For her own poetry, Paltrineri has received scholarships and residencies from USF Verftet, Arctic Circle Residency, Sewanee Writers’ Conference, and Jentel Artist Residency. Paltrineri’s poems have recently appeared in Bone Bouquet, Bennington Review, CALYX, and jubilat. Five poetry light projections from her ARCHIPELEGIES series were exhibited 2023-2024 at Neue Galerie Berlin in “Traces,” a group show by artists, writers, and educators. ARCHIPELEGIES explores converging crises—the pandemic and the climate catastrophe—through the mediums of poetry, photography, and light projection.

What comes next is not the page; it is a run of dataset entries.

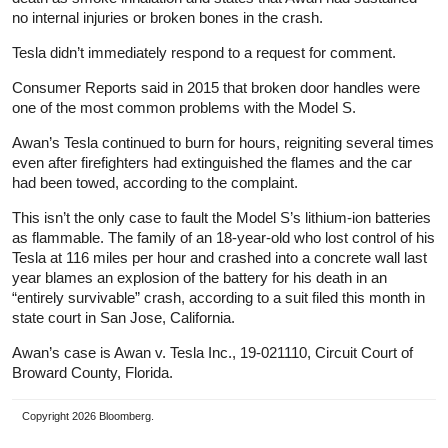
no internal injuries or broken bones in the crash.
Tesla didn’t immediately respond to a request for comment.
Consumer Reports said in 2015 that broken door handles were
one of the most common problems with the Model S.
Awan’s Tesla continued to burn for hours, reigniting several times
even after firefighters had extinguished the flames and the car
had been towed, according to the complaint.
This isn’t the only case to fault the Model S’s lithium-ion batteries
as flammable. The family of an 18-year-old who lost control of his
Tesla at 116 miles per hour and crashed into a concrete wall last
year blames an explosion of the battery for his death in an
“entirely survivable” crash, according to a suit filed this month in
state court in San Jose, California.
Awan’s case is Awan v. Tesla Inc., 19-021110, Circuit Court of
Broward County, Florida.
Copyright 2026 Bloomberg.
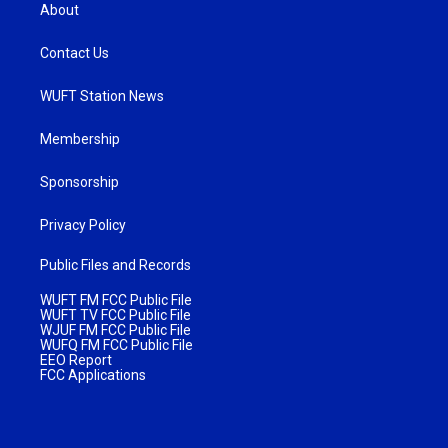
About
Contact Us
WUFT Station News
Membership
Sponsorship
Privacy Policy
Public Files and Records
WUFT FM FCC Public File
WUFT TV FCC Public File
WJUF FM FCC Public File
WUFQ FM FCC Public File
EEO Report
FCC Applications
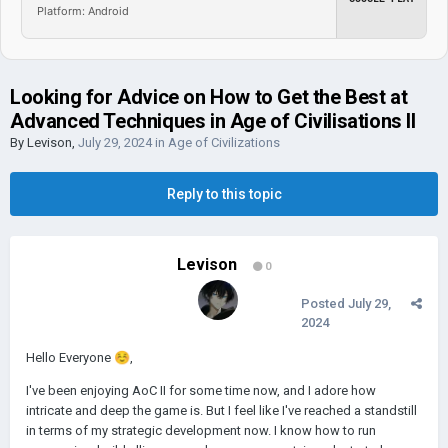
Platform: Android
Looking for Advice on How to Get the Best at
Advanced Techniques in Age of Civilisations II
By
Levison
,
July 29, 2024
in
Age of Civilizations
Reply to this topic
Levison
0
Posted
July 29,
2024
Hello Everyone
☺️
,
I've been enjoying AoC II for some time now, and I adore how
intricate and deep the game is. But I feel like I've reached a standstill
in terms of my strategic development now. I know how to run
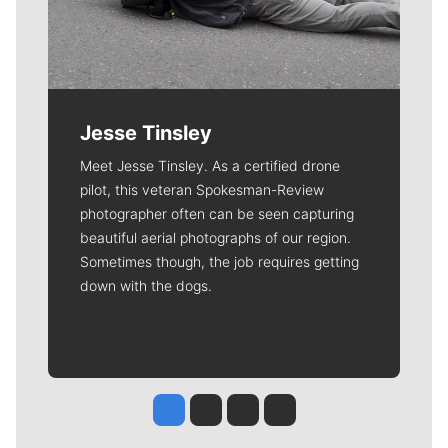
Jesse Tinsley
Meet Jesse Tinsley. As a certified drone
pilot, this veteran Spokesman-Review
photographer often can be seen capturing
beautiful aerial photographs of our region.
Sometimes though, the job requires getting
down with the dogs.
Jesse Tinsley
Jim Meehan
Molly Quinn
Rob Curley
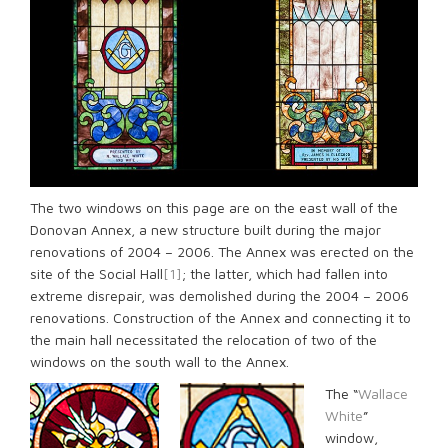
The two windows on this page are on the east wall of the
Donovan Annex, a new structure built during the major
renovations of 2004 – 2006. The Annex was erected on the
site of the Social Hall
[1]
; the latter, which had fallen into
extreme disrepair, was demolished during the 2004 – 2006
renovations. Construction of the Annex and connecting it to
the main hall necessitated the relocation of two of the
windows on the south wall to the Annex.
The “
Wallace
White
”
window,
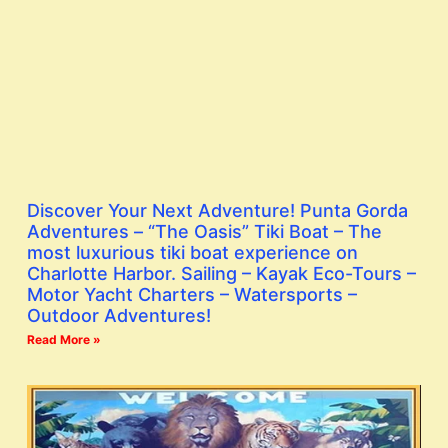
Discover Your Next Adventure! Punta Gorda
Adventures – “The Oasis” Tiki Boat – The
most luxurious tiki boat experience on
Charlotte Harbor. Sailing – Kayak Eco-Tours –
Motor Yacht Charters – Watersports –
Outdoor Adventures!
Read More »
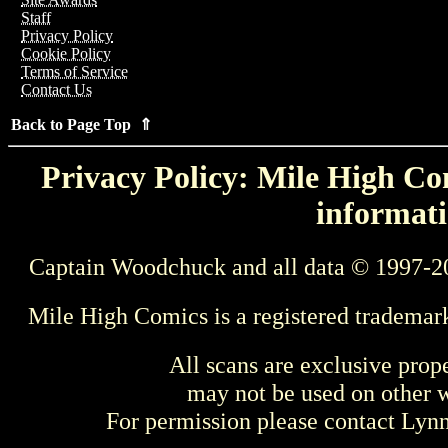
Staff
Privacy Policy
Cookie Policy
Terms of Service
Contact Us
Back to Page Top ⇑
Privacy Policy: Mile High Com
informati
Captain Woodchuck and all data © 1997-2
Mile High Comics is a registered trademar
All scans are exclusive prop
may not be used on other w
For permission please contact Ly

She has taught Literary Translation, Creative Writing, and Literature at the University of Iowa; Creative Writing at Cornell College; English as a Second Language at the University of New Hampshire; and Beginning Norwegian Language courses at the Mindekirken Language and Culture Program. She holds an MFA in Poetry from the University of New Hampshire and an MFA in Literary Translation from the University of Iowa.
Featured Work
and when the light comes it will be so fantastic
A new and singular translation of an award-winning author and poet
Norwegian poet Kristin Berget’s 2017 Brage Prize–nominated poetry collection and when the light comes it will be so fantastic weaves together themes of ecological and linguistic loss, memory and deep time, and motherhood and grief. Berget’s poetics point to landscapes used as sites of extraction, where exhausted phosphorus, starving clay layers, and forest machines are encountered. The poems in this collection traverse forests, deserts, and seas—their poetic matter separated by fields of caesuras, visual absences suggestive of Earth’s ongoing extinctions. As jurors of the Brage Prize commented, within these pages is a universe where humans can seldom be separated from one another or from the nature they live in and among. Berget’s first book translated into English is an innovative exploration of the climate crises we are living with today and the complex emotions that ebb and flow along with it.
Praise for the Book
“Word by word, Berget’s ecopoetry is like water drops falling from icicles, turning the jagged and hard matter of environmental degradation into pure light before disappearing into earth. Paltrineri’s translation is breathtakingly poetic and precise.”
—Aron Aji, translator of Bilge Karasu, The Garden of the Departed Cats
“Aesthetically and philosophically compelling, this poetry is stimulating, sonically rich, and semantically complex. Paltrineri’s remarkable translation is as inventive, harrowing, and uplifting as the original.”